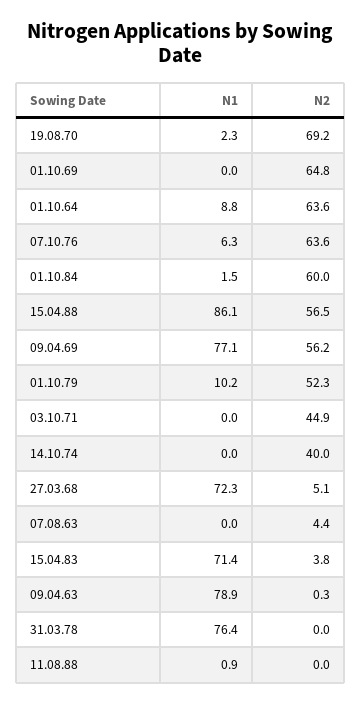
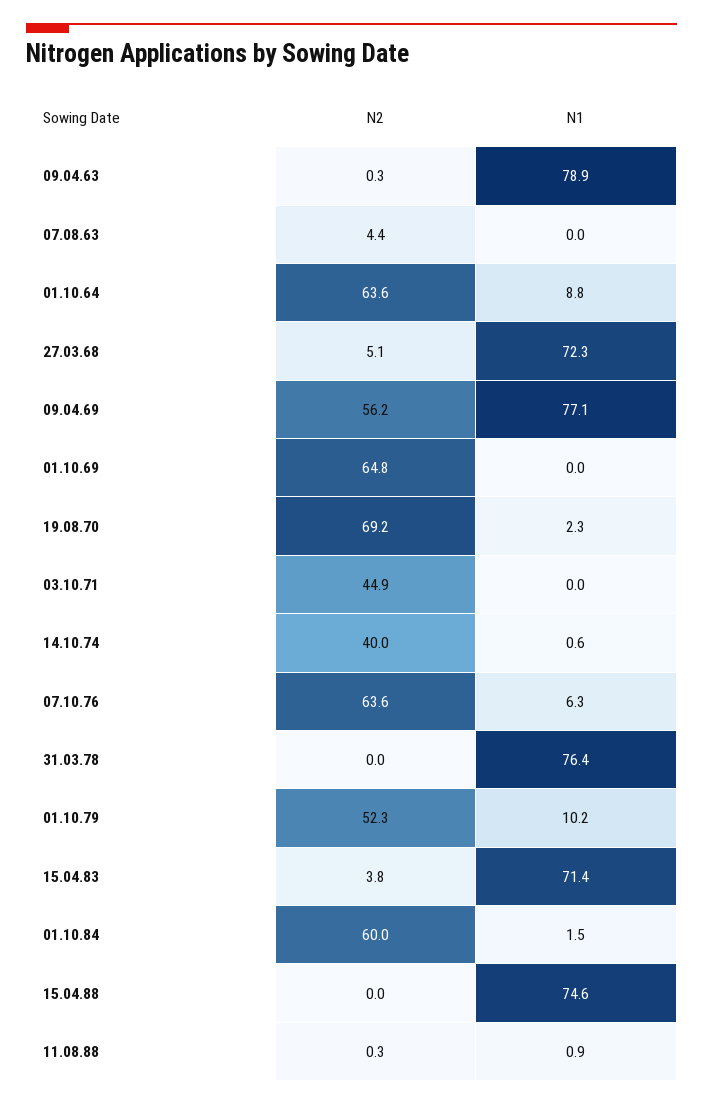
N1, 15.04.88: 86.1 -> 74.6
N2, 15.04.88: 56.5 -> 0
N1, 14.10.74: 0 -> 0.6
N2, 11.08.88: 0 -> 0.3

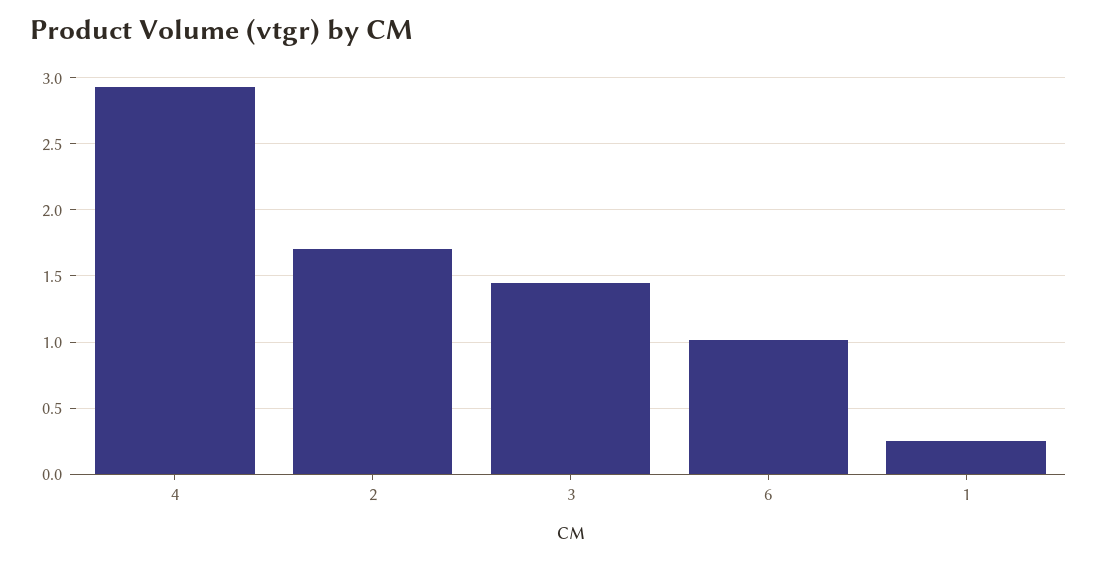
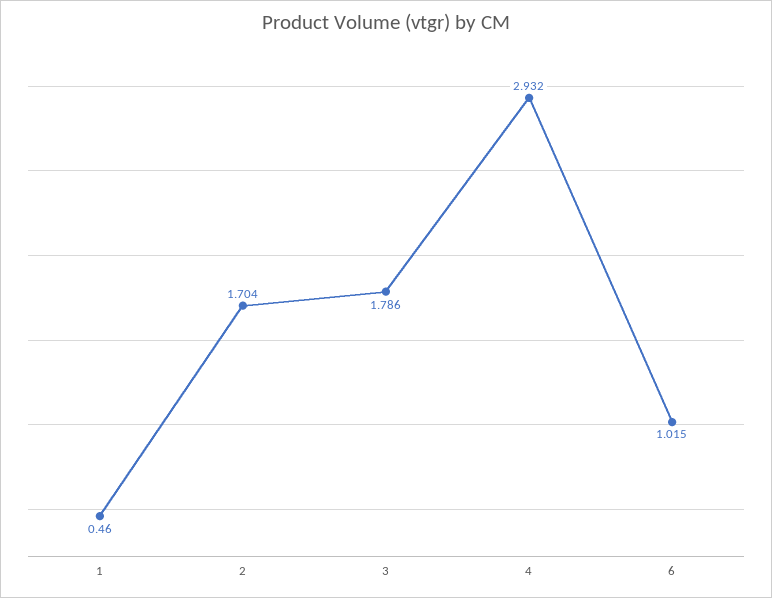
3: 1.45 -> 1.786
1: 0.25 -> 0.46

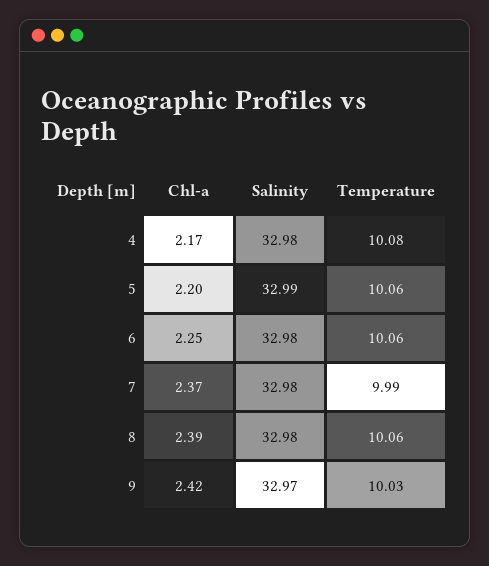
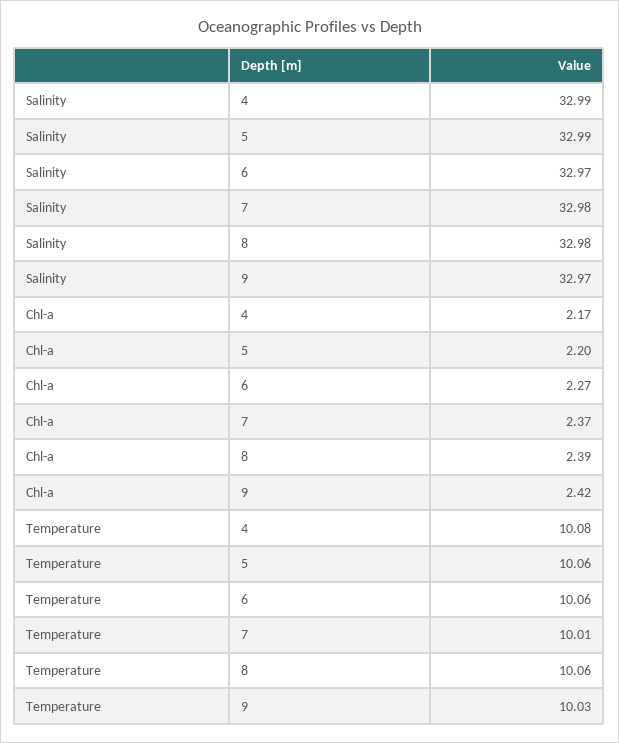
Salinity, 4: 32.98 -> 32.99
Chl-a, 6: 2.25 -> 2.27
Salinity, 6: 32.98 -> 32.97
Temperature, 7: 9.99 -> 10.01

····················

Job: I'd like the material above repeated exactly, with the pictures omitted.

Solution to this task:
N1, 15.04.88: 86.1 -> 74.6
N2, 15.04.88: 56.5 -> 0
N1, 14.10.74: 0 -> 0.6
N2, 11.08.88: 0 -> 0.3

3: 1.45 -> 1.786
1: 0.25 -> 0.46

Salinity, 4: 32.98 -> 32.99
Chl-a, 6: 2.25 -> 2.27
Salinity, 6: 32.98 -> 32.97
Temperature, 7: 9.99 -> 10.01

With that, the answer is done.